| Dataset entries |
----

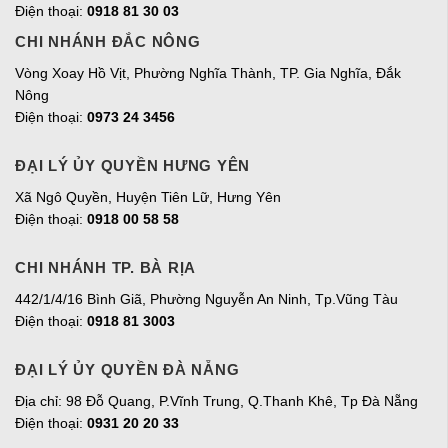
Điện thoại:
0918 81 30 03
CHI NHÁNH ĐẮC NÔNG
Vòng Xoay Hồ Vịt, Phường Nghĩa Thành, TP. Gia Nghĩa, Đắk
Nông
Điện thoại:
0973 24 3456
ĐẠI LÝ ỦY QUYỀN HƯNG YÊN
Xã Ngô Quyền, Huyện Tiên Lữ, Hưng Yên
Điện thoại:
0918 00 58 58
CHI NHÁNH TP. BÀ RỊA
442/1/4/16 Bình Giã, Phường Nguyễn An Ninh, Tp.Vũng Tàu
Điện thoại:
0918 81 3003
ĐẠI LÝ ỦY QUYỀN ĐÀ NẴNG
Địa chỉ: 98 Đỗ Quang, P.Vĩnh Trung, Q.Thanh Khê, Tp Đà Nẵng
Điện thoại:
0931 20 20 33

----

| Problem |
Check each line of the data for "Phường". Copy the lines where it turns up.

| Answer to this problem |
Vòng Xoay Hồ Vịt, Phường Nghĩa Thành, TP. Gia Nghĩa, Đắk
442/1/4/16 Bình Giã, Phường Nguyễn An Ninh, Tp.Vũng Tàu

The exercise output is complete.